KATHMANDU, July 13: Lawmakers have urged the government to take carrot and stick approach for bringing remittances into the country through formal channel and discouraging informal remitting channels like hundi.
Speaking at a meeting of the parliamentary Finance Committee on Thursday, they called upon the government to bring incentives for encourage workers abroad to use banking channel to remit their savings, and punish those sending money home through informal remitting channels.
Members of the parliament also expressed worries over the slowdown in remittance growth rate in recent years partly due to growing use of informal channels to remit money home, and recent turmoil in the Gulf countries.
Any significant drop in remittances, which equals to 30 percent of the country's GDP, will hit the country's foreign exchange reserve and balance of payment (BOP) situation.
While there is no data to suggest how much money sent by workers enter the country through informal channels, government officials estimate that such amount could be higher than the remittances that the country receives through the formal channel.
Parliamentarians have called for more effective measures to ensure that remittances enter into the country only through formal channel.
Speaking at the meeting, Surendra Panday, a member of the Finance Committee, said that the government should provide incentive to attract remittances through formal channel and punish those remitting money through informal channels. “To get the remittances through system, we should offer incentives. The cost of sending money from formal channel should not be higher compared to informal channels. There could be incentives like higher interest rates on savings coming through formal channel, cheaper loans to workers using formal channel and government subsidy on remittance cost, among others,” said Panday.
Shakti Basnet, another member of the house panel, said that government was not serious about curbing the use of informal channel for remittances. “We started discussion on the issue years ago, and we are still discussing it. The government has not launched any effective program to encourage workers to use formal channel,” said Basnet.
Government officials say that South Korea is at the forefront in terms of remitting money to Nepal through informal channels like hundi.
Observers call for more stringent provision to make it mandatory for workers to open their bank account here before leaving the country for overseas jobs.
“South Korea is the labor receiving country for Nepal based on government to government agreement. It's frustrating to see that the highest amount of money coming from informal channels is from South Korea. The government should introduce a provision in the agreement whereby workers will be required to channelize their money to Nepal directly through banking channel,” Chandra Prasad Dhakal, president of IME Group that operates IME -- a remittance company, said in the meeting.

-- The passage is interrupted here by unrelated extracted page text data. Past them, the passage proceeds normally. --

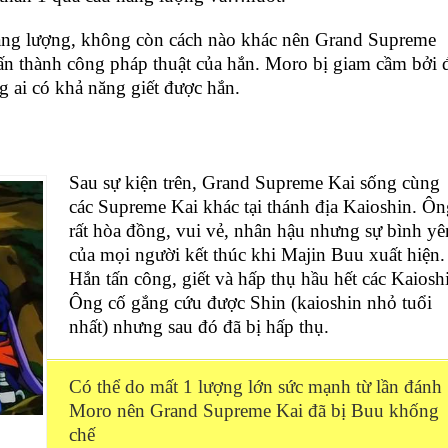
năng lượng, không còn cách nào khác nên Grand Supreme
n thành công pháp thuật của hắn. Moro bị giam cầm bởi 
ng ai có khả năng giết được hắn.
Sau sự kiện trên, Grand Supreme Kai sống cùng
các Supreme Kai khác tại thánh địa Kaioshin. Ôn
rất hòa đồng, vui vẻ, nhân hậu nhưng sự bình yê
của mọi người kết thúc khi Majin Buu xuất hiện.
Hắn tấn công, giết và hấp thụ hầu hết các Kaiosh
Ông cố gắng cứu được Shin (kaioshin nhỏ tuổi
nhất) nhưng sau đó đã bị hấp thụ.
Có thể do mất 1 lượng lớn sức mạnh từ lần đánh
Moro nên Grand Supreme Kai đã bị Buu khống
chế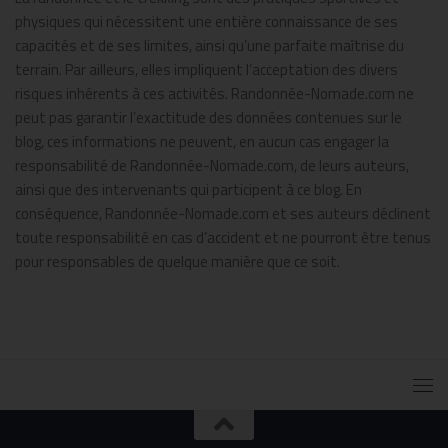
physiques qui nécessitent une entière connaissance de ses
capacités et de ses limites, ainsi qu’une parfaite maîtrise du
terrain. Par ailleurs, elles impliquent l’acceptation des divers
risques inhérents à ces activités. Randonnée-Nomade.com ne
peut pas garantir l’exactitude des données contenues sur le
blog, ces informations ne peuvent, en aucun cas engager la
responsabilité de Randonnée-Nomade.com, de leurs auteurs,
ainsi que des intervenants qui participent à ce blog. En
conséquence, Randonnée-Nomade.com et ses auteurs déclinent
toute responsabilité en cas d’accident et ne pourront être tenus
pour responsables de quelque manière que ce soit.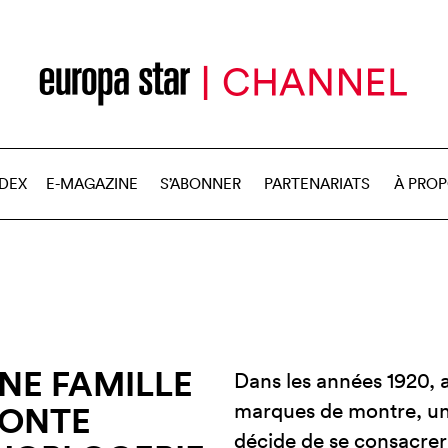
NDEX
E-MAGAZINE
S’ABONNER
PARTENARIATS
À PRO
NE FAMILLE
Dans les années 1920, 
marques de montre, un
CONTE
décide de se consacrer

Along with raising awareness among migrant workers, Finance Secretary Shanta Raj Subedi said that the government was providing discount on land registration fee for workers using formal channels and foreign employment bonds, among other policies and programs, to encourage the use of formal channel. He, however, said that the subsidy on money transfer cost could be too costly for the government. Subedi further added that the government has upped the efforts to crackdown on informal and illegal remitting channels like hundi.
According to Subedi, the government filed 10 cases against people involved in hundi in the last fiscal year, while 18 cases have been filed against them in the current fiscal year.
Also speaking at the meeting, Minister for Labor and Employment, Farmulha Mansur, said that the ministry was bringing a rule that require overseas job aspirants to have two bank accounts before flying abroad. “They can directly transfer their money for saving purpose in one account, while the other account will be opened on their family member's name could be used to transfer money for household expenses. This mandatory provision will help in increasing the use of formal channel,” Mansur added.
Acting Governor of Nepal Rastra Bank (NRB), Chintamani Shiwakoti, told the meeting that workers mostly from India, South Korea and UAE have been using informal channels to remit their money home.
Other members of the Finance Committee urged the government to bring both incentivizing and mandatory measures for workers to use formal channel for repatriating their earnings to the home country.
Members of the parliament have also expressed their worries over slowdown in remittance growth rate in recent years. They say that the government should be serious about finding a solution before the situation becomes serious.
The drop in the number of outbound workers, turmoil in Gulf countries and lack of new destinations for foreign employment could pose a threat to the economy, they say.
“Remittance growth is falling due to drop in outbound workers and turmoil in Gulf countries. Worse still, we have not even made any preparation to find another destination as an alternative,” Finance Committee Member Panday said.
According to the central bank's data, remittances flow increased by only 5.2 percent to Rs 566.97 billion in the first 10 months of the current fiscal year compared to a growth of 10.2 percent in the corresponding period of the previous fiscal year.“If situation worsens further and remittance flow continues to plunge, our foreign exchange reserve and balance of payment positions might be hit. It could create a situation when we have to take loans from the International Monetary Fund (IMF),” Panday, who is also a former finance minister, said.
Remittance is one of the main sources that has kept foreign exchange reserve and balance of payment in a surplus situation.